The code below produces a series of error (\(\mathcal{B}_{\kappa, n}\)) plots for various combinations of \(\kappa, n, \eta_1, \eta_2\) with both random initialisation for \(\textbf{C}\) for each fit, and fixing it to be equal at \(t=0\) for each model fit. It takes a while to run.

# Data param combinations will iterate through
params_map <- expand.grid(
  n = c(250, 500, 1000, 2000),
  kappa = c(0.01, 0.05, 0.1, 0.2, 0.3, 0.4)
)

# Learning rates
eta_1_vec <- seq(1, 30, length.out = 40)
eta_2_vec <- seq(0.05, 0.9, length.out = 40)

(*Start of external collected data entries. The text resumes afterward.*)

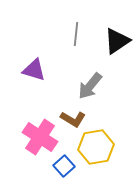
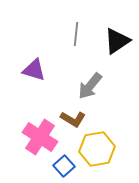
yellow hexagon: moved 1 px right, 2 px down
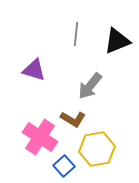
black triangle: rotated 12 degrees clockwise
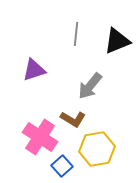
purple triangle: rotated 35 degrees counterclockwise
blue square: moved 2 px left
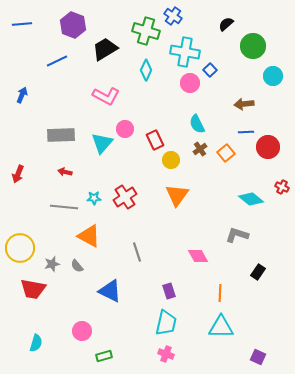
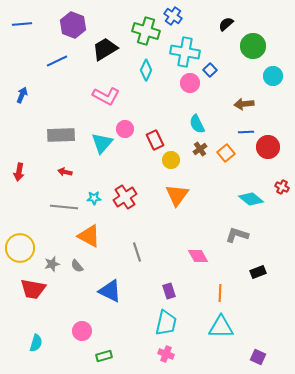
red arrow at (18, 174): moved 1 px right, 2 px up; rotated 12 degrees counterclockwise
black rectangle at (258, 272): rotated 35 degrees clockwise
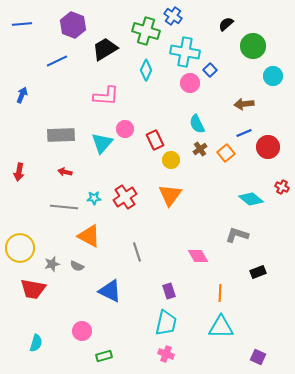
pink L-shape at (106, 96): rotated 24 degrees counterclockwise
blue line at (246, 132): moved 2 px left, 1 px down; rotated 21 degrees counterclockwise
orange triangle at (177, 195): moved 7 px left
gray semicircle at (77, 266): rotated 24 degrees counterclockwise
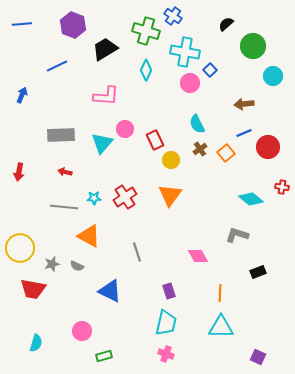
blue line at (57, 61): moved 5 px down
red cross at (282, 187): rotated 16 degrees counterclockwise
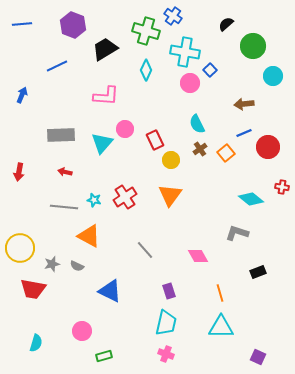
cyan star at (94, 198): moved 2 px down; rotated 16 degrees clockwise
gray L-shape at (237, 235): moved 2 px up
gray line at (137, 252): moved 8 px right, 2 px up; rotated 24 degrees counterclockwise
orange line at (220, 293): rotated 18 degrees counterclockwise
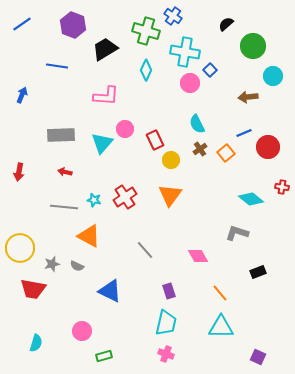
blue line at (22, 24): rotated 30 degrees counterclockwise
blue line at (57, 66): rotated 35 degrees clockwise
brown arrow at (244, 104): moved 4 px right, 7 px up
orange line at (220, 293): rotated 24 degrees counterclockwise
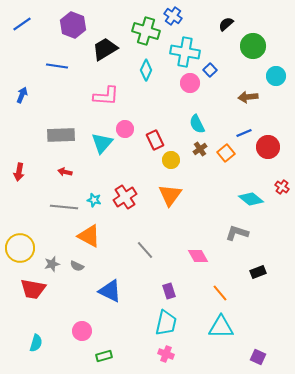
cyan circle at (273, 76): moved 3 px right
red cross at (282, 187): rotated 24 degrees clockwise
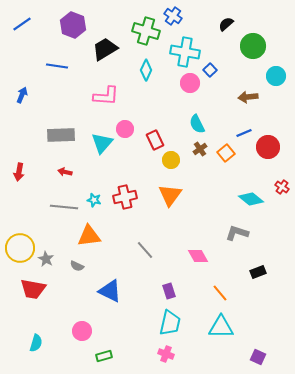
red cross at (125, 197): rotated 20 degrees clockwise
orange triangle at (89, 236): rotated 35 degrees counterclockwise
gray star at (52, 264): moved 6 px left, 5 px up; rotated 28 degrees counterclockwise
cyan trapezoid at (166, 323): moved 4 px right
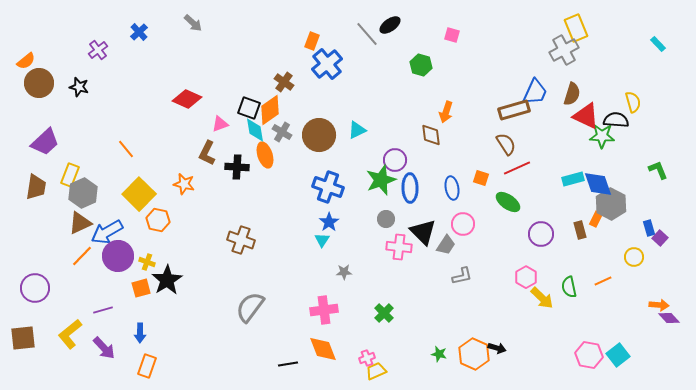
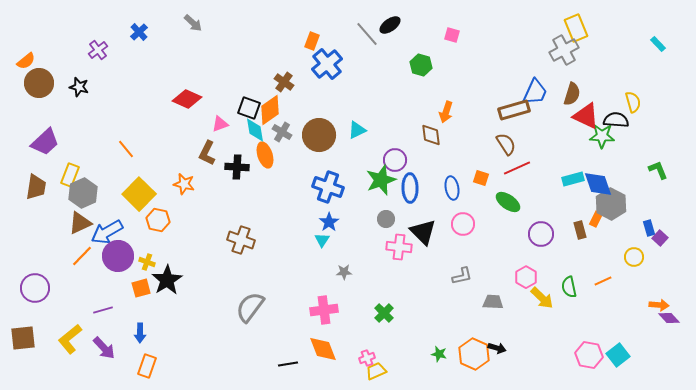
gray trapezoid at (446, 245): moved 47 px right, 57 px down; rotated 120 degrees counterclockwise
yellow L-shape at (70, 334): moved 5 px down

# Fixed seed for C matrix init
fix_seed_for_c_matrix_init <- FALSE

# Store results/plots in list
plot_list <- list()

# Loop
for (k in 1:nrow(params_map)){

  # Get data ready for given n and kappa
  set.seed(231)
  n <- params_map$n[k]
  kappa <- params_map$kappa[k]

  current_rpsfw_df_mod <- rpsfw_df_mod %>%
    mutate(
      outcome = add_noise_to_outcomes(outcome, error_prob = kappa),
      outcome = ifelse(throw_1 == throw_2, 0.5, outcome)
    ) %>%
    slice(1:n)

  current_test_df <- test_df %>%
    mutate(
      outcome = ifelse(outcome == 1, 1-kappa, outcome),
      outcome = ifelse(outcome == 0, kappa, outcome)
    )

  # Function to get Brier or logloss errors
  error_calc <- function(hyperparams){

    if(fix_seed_for_c_matrix_init){set.seed(3432)}

    model <- mELO(
      current_rpsfw_df_mod,
      # init_c_mat = good_c_mat,
      k = 2,
      eta_1 = hyperparams[1],
      eta_2 = hyperparams[2],
      save_history = FALSE
    )

    preds <- predict(
      model,
      current_test_df
    )

    error <- mean((current_test_df$outcome - preds)^2)
    #error <- logloss(preds, current_test_df$outcome)
    error

  }

  # Generate data for plot
  error_mat <- matrix(
    NA,
    nrow = length(eta_1_vec),
    ncol = length(eta_2_vec)
  )
  # Begin loop
  for (i in 1:length(eta_1_vec)){
    for(j in 1:length(eta_2_vec)){
      error_mat[i,j] <- error_calc(
        c(eta_1_vec[i], eta_2_vec[j])
      )
    }
  }
  # fix labels
  rownames(error_mat) <- eta_1_vec
  colnames(error_mat) <- eta_2_vec

  # Make data frame for plotting
  error_mat_df <- error_mat %>%
      as.data.frame() %>%
      mutate(eta_1 = eta_1_vec) %>%
      tidyr::gather(
          "eta_2",
          "value",
          -eta_1
      ) %>%
      as_tibble() %>%
      mutate(eta_2 = as.numeric(eta_2))

  # construct error plot
  error_plot <- error_mat_df %>%
      ggplot(
          aes(
              x = eta_1,
              y = eta_2,
              fill = value
          )
      ) +
      geom_tile() +
      scale_fill_viridis_c(direction = -1, "Brier Score") +
      ggtitle(
        paste0("Brier score. kappa=", kappa, ", n=", n)
      ) +
      xlab(expression("Learning rate (eta_1)")) +
      ylab(paste0("Learning rate (eta_2)"))

  # store plot
  plot_list_2[[k]] <- error_plot

}

Random initialisation of \(\textbf{C}\) accross hyperparameters

# Loop through plots
for (i in 1:length(plot_list)){
  print(plot_list[[i]])
}

Fixed initialisation of $ accross hyperparameters

# Loop through plots
for (i in 1:length(plot_list_2)){
  print(plot_list_2[[i]])
}

Conclusion

Care must be taken when optimising hyperparameters for mELO models, especially in the presense of probabilistic outcomes. Some ideas that could be implemented to improve the reliability of optimising mELO models:

  • Better initialisation of the \(\textbf{c}\) vectors.
  • Regularisation for the \(\textbf{c}\) vectors.
  • Momentum for the \(\textbf{c}\) vectors.